You may be right about having to keep her separate. I'm not mad about the idea but having her attack is just not on. And it's not like my mom comes up to her on purpose. She'll be sitting at the table and Lucy will hop on, come up to her and hiss. She can't even walk 1m passed the cat without her pouncing or growling. I really thought Lucy would get used to having her around, esp since she was ok at the start, but it seems to be going the other way.

My mom comes in tomorrow so we'll start with the treats and see how it goes. Maybe no playing just yet, I can see that going all wrong very quick. Imagine the cat chasing around my mother instead of a ball...

I really need them to be ok together, otherwise we'll have to take Lucy to a cat hotel when we go away and I imagine that to be more traumatic than staying with people she knows.


----------



## eva026 (Nov 8, 2012)

Wow, today was bad so I am going to have to keep Lucy in a separate room when my mom is here. 
We started with my mom giving her some canned cat food which she gets as a treat and she got mad as soon as my mom stepped away from her bowl. She outright pounced on her, claws out 2x and hissed and growled every time my mom even looked at her:/

This is going to take ages because my mom only come 2x a week. If it was every day I think building the association mom=treat would go faster.
Will def go to a petstore and look for feliway this weekend:/


----------



## librarychick (May 25, 2008)

Aw, I'm sorry to hear that it went so badly.

It'll be much better for everyone if you keep her separated while your mom is there by herself. I know it isn't what you had hoped for, but if Lucy seems to be escalating then it just isn't safe to leave your mum alone with Lucy. 

Hopefully it will get better over time, but I'd anticipate any improvements taking months, not weeks.


----------



## Nan (Oct 11, 2010)

Does you mom have any pets? Or does she wear perfume? I'm wondering if Lucy is smelling something she doesn't like on her. 
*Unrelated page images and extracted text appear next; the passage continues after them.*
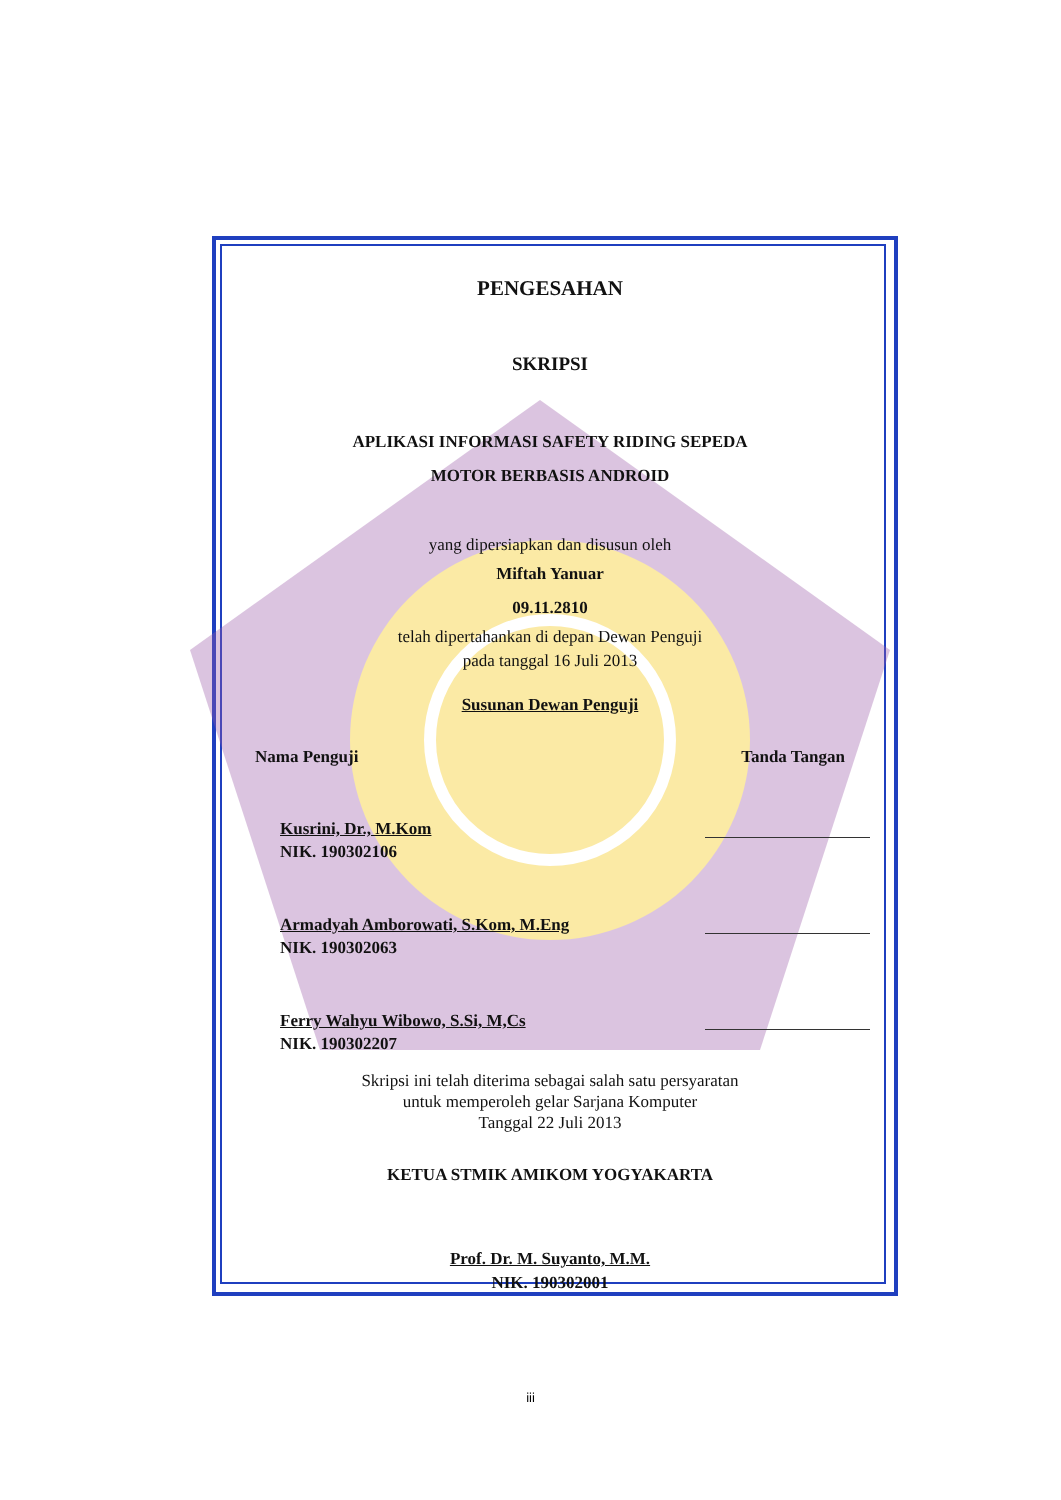PENGESAHAN
SKRIPSI
APLIKASI INFORMASI SAFETY RIDING SEPEDA
MOTOR BERBASIS ANDROID
yang dipersiapkan dan disusun oleh
Miftah Yanuar
09.11.2810
telah dipertahankan di depan Dewan Penguji
pada tanggal 16 Juli 2013
Susunan Dewan Penguji
Nama Penguji Tanda Tangan
Kusrini, Dr., M.Kom
NIK. 190302106
Armadyah Amborowati, S.Kom, M.Eng
NIK. 190302063
Ferry Wahyu Wibowo, S.Si, M,Cs
NIK. 190302207
Skripsi ini telah diterima sebagai salah satu persyaratan
untuk memperoleh gelar Sarjana Komputer
Tanggal 22 Juli 2013
KETUA STMIK AMIKOM YOGYAKARTA
Prof. Dr. M. Suyanto, M.M.
NIK. 190302001
iii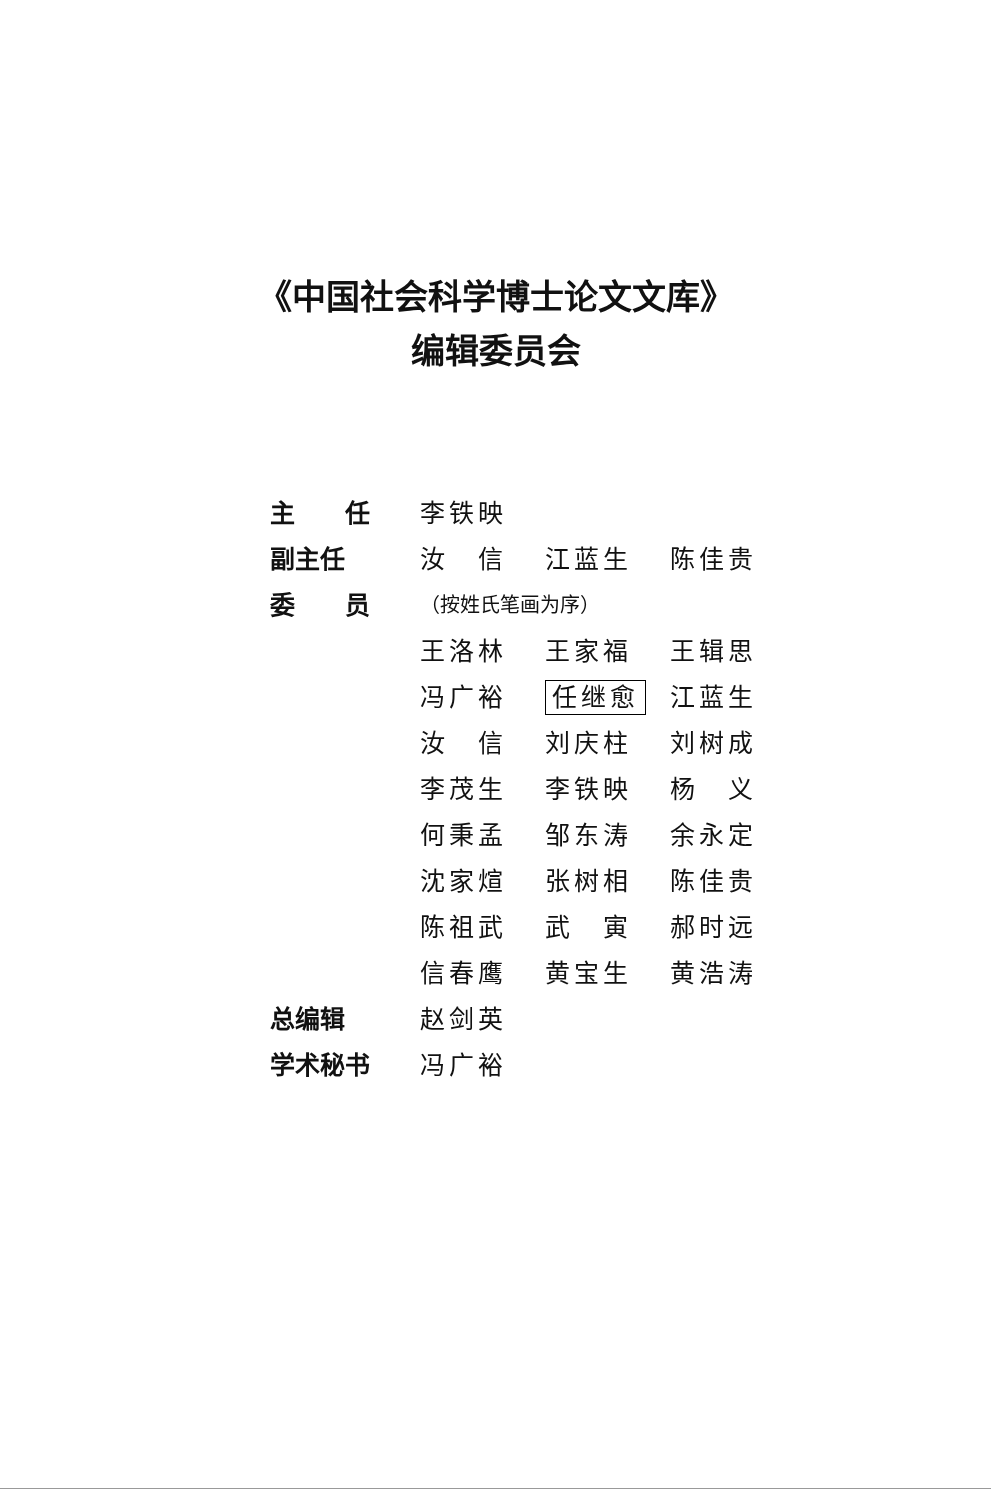《中国社会科学博士论文文库》
编辑委员会
| 主 任 | 李铁映 | | |
| 副主任 | 汝 信 | 江蓝生 | 陈佳贵 |
| 委 员 | （按姓氏笔画为序） | | |
| | 王洛林 | 王家福 | 王辑思 |
| | 冯广裕 | 任继愈 | 江蓝生 |
| | 汝 信 | 刘庆柱 | 刘树成 |
| | 李茂生 | 李铁映 | 杨 义 |
| | 何秉孟 | 邹东涛 | 余永定 |
| | 沈家煊 | 张树相 | 陈佳贵 |
| | 陈祖武 | 武 寅 | 郝时远 |
| | 信春鹰 | 黄宝生 | 黄浩涛 |
| 总编辑 | 赵剑英 | | |
| 学术秘书 | 冯广裕 | | |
Although it might just be her temperment. I had a cat once (Ginger, a LH calico) who was was very territorial and didn't like anyone other than my husband and me. She would tolerate other people coming over unless we weren't there. (as informed to me by her kitty sitter, my neighbor who just made sure she wore jeans and shoes when she came over). She would go after dogs that came in the yard too.


----------



## eva026 (Nov 8, 2012)

months...yikes
No my mom has no pets and doesn't wear perfume either... and honestly Lucy was fine with her for months. Not friendly mind you but not mean either. I'd say things have gotten bad in the last month or so. 
Anyway, thanks for the advice
I know what do do now and will keep you all posted if we make any progress. For now it's cat-jail for Lucy and a pet hotel if we go away:/


----------